Tuesday, April 3, 2012

a chronological note

Although I don't know whether I'll be posting anything between now and Easter, it occurred to me that whatever I do post may be confusing to non-Orthodox. What follows is typically tedious, but it may help clarify things. If you start to get drowsy, just skip to the last paragraph.

To my knowledge, all Christian traditions agree on the basic scheme for scheduling Easter. According to the Gospels, Jesus rose from the dead on the first Sunday after Jewish Passover, which always fell in the middle of the lunar month Nisan, which was always the first month of spring. In keeping with this, Easter always falls on the first Sunday after the first full moon after the first day of spring. This system, incidentally, incorporates the three major features of our calendar--the spring equinox for the solar year, the full moon for the lunar month, and Sunday for the seven-day week ordained by God. Where the traditions differ, however, is in the determination of spring.

According to the system set down at the first Ecumenical Synod of Nicea (AD 325), the start of spring for purposes of calculating Easter was fixed at March 21 of the Julian calendar, which at that time was the universal calendar of the Roman Empire. Up until around this time, the Jewish month of Nisan was determined by observation, much like Muslim Ramadan is set to this day. The difference was that the Jewish calendar adjusted for the solar year by adding a leap month if various indicators suggested that it was not yet spring. Christianity, however, did not follow a lunar calendar, so a calculated date for Easter made more sense. Also, because Christianity ended up preceding Easter with several weeks of Lent, it was necessary to know when to start the movable cycle long before the first moon of spring could be observed.

The system worked fine until the sixteenth century, when the Latin Pope Gregory XIII approved a reform of the Julian calendar. Scholars had noted that the calendar was growing increasingly out of sync with the astronomical data and would continue to do so as long as the solar year was not precisely 365.25 days long. Instead of every year divisible by four being a leap year, they proposed that century years no longer be leap years, unless they were divisible by 400. This would shorten the calendar by three days every 400 years and align it more closely (but still not precisely) with the actual solar year. To correct the divergence that already existed, they went back to the year 100 and adjusted accordingly. This means that right now the Gregorian calendar lags behind the Julian by 13 days. After 2/28/2100, the difference will increase to 14 days.

The Gregorian calendar was not accepted all at once. The newly Protestant countries of Europe were not keen to accept a papally-decreed reform. The British Empire didn't come around until the eighteenth century, just a few decades before the American Revolution. Eastern Europe was even slower, waiting mostly until the twentieth century to change its civil calendar. By that point, much of Eastern Europe was coming under Communist control, and Christians resisted any meddling with the ecclesiastical calendar. After failure to adopt the full Gregorian reform, a compromise was enacted in some Orthodox churches, called the Revised Julian or New Calendar. It accepts the Gregorian system for the fixed calendar but continues to reckon Easter by the Julian date of March 21. The result is that, with few exceptions, Orthodox churches celebrate Easter and Pentecost according to the Julian calendar, while on fixed holidays like Christmas and Epiphany they are divided between Julian and Gregorian. (Loosely, one can say that Greeks follow the New Calendar while Slavs follow the Old, but this leaves out a lot of important nuances.)

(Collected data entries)
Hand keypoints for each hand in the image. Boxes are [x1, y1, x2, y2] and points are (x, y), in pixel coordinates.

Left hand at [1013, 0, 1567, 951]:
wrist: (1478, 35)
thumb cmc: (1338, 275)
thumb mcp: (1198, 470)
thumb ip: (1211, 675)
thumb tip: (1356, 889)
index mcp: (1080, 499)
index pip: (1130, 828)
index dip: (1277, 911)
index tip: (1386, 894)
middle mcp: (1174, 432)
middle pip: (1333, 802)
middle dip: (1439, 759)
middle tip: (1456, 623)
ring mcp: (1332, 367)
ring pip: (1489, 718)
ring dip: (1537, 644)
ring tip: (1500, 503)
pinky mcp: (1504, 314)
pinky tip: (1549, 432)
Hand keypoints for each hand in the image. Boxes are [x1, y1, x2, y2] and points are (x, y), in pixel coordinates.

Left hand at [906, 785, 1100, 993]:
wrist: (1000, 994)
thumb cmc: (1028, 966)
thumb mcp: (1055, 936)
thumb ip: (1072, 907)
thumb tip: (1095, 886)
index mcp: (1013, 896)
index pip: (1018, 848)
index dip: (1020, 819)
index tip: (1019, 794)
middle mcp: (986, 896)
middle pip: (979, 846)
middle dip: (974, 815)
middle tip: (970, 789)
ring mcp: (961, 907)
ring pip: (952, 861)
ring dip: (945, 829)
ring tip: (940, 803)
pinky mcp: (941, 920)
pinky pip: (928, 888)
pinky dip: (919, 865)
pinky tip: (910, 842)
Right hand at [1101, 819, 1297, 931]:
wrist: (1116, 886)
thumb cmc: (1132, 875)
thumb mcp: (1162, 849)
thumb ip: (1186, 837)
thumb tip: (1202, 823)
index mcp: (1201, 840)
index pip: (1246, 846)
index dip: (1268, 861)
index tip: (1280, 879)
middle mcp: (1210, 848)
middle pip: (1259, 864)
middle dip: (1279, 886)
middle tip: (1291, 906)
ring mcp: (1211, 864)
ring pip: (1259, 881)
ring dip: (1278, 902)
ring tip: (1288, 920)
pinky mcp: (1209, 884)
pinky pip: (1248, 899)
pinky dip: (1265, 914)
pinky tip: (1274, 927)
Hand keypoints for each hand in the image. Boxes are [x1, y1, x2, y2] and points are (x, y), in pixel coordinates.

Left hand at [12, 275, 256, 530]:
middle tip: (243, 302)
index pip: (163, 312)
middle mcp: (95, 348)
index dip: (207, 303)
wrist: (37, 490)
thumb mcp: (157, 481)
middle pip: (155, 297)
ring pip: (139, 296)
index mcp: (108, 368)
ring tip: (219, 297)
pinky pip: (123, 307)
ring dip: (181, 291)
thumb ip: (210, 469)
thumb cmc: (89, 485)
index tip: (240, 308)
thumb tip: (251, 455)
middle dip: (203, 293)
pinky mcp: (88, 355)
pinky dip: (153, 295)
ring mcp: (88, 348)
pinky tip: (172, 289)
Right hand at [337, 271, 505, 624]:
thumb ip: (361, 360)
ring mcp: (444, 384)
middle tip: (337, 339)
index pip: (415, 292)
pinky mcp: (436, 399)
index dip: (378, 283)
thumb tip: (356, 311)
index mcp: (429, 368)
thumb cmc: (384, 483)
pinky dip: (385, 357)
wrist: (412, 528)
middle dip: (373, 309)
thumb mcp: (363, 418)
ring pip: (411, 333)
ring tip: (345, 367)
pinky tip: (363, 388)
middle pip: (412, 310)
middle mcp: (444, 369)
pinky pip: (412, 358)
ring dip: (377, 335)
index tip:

## WHAT THE TASK ASKS
Quote the chronological note on Easter dating word for word, beginning at the words "Tuesday, April 3, 2012" and stopping after the words "the last paragraph.".

## RESULT
Tuesday, April 3, 2012

a chronological note

Although I don't know whether I'll be posting anything between now and Easter, it occurred to me that whatever I do post may be confusing to non-Orthodox. What follows is typically tedious, but it may help clarify things. If you start to get drowsy, just skip to the last paragraph.